In the entries below, the line with "569 368 473" marks the start. Return it and every following line exactly, ending with the last.

------ Supplied material

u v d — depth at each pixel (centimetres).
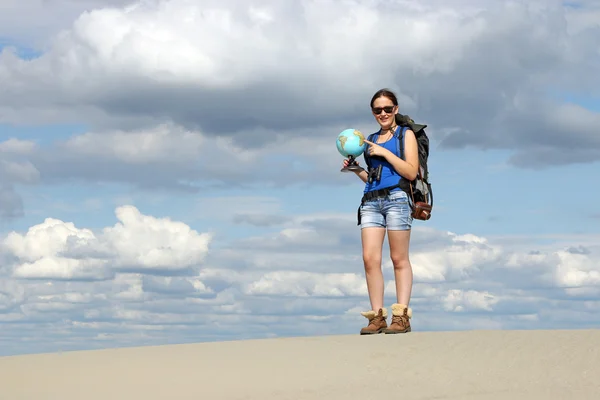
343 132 717
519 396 429
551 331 568
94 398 439
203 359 530
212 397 437
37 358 556
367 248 714
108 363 526
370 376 475
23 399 441
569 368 473
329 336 618
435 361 501
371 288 714
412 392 440
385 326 707
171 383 467
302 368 496
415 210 712
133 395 443
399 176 709
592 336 539
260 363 512
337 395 436
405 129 716
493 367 483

------------

*Solution*
569 368 473
329 336 618
435 361 501
371 288 714
412 392 440
385 326 707
171 383 467
302 368 496
415 210 712
133 395 443
399 176 709
592 336 539
260 363 512
337 395 436
405 129 716
493 367 483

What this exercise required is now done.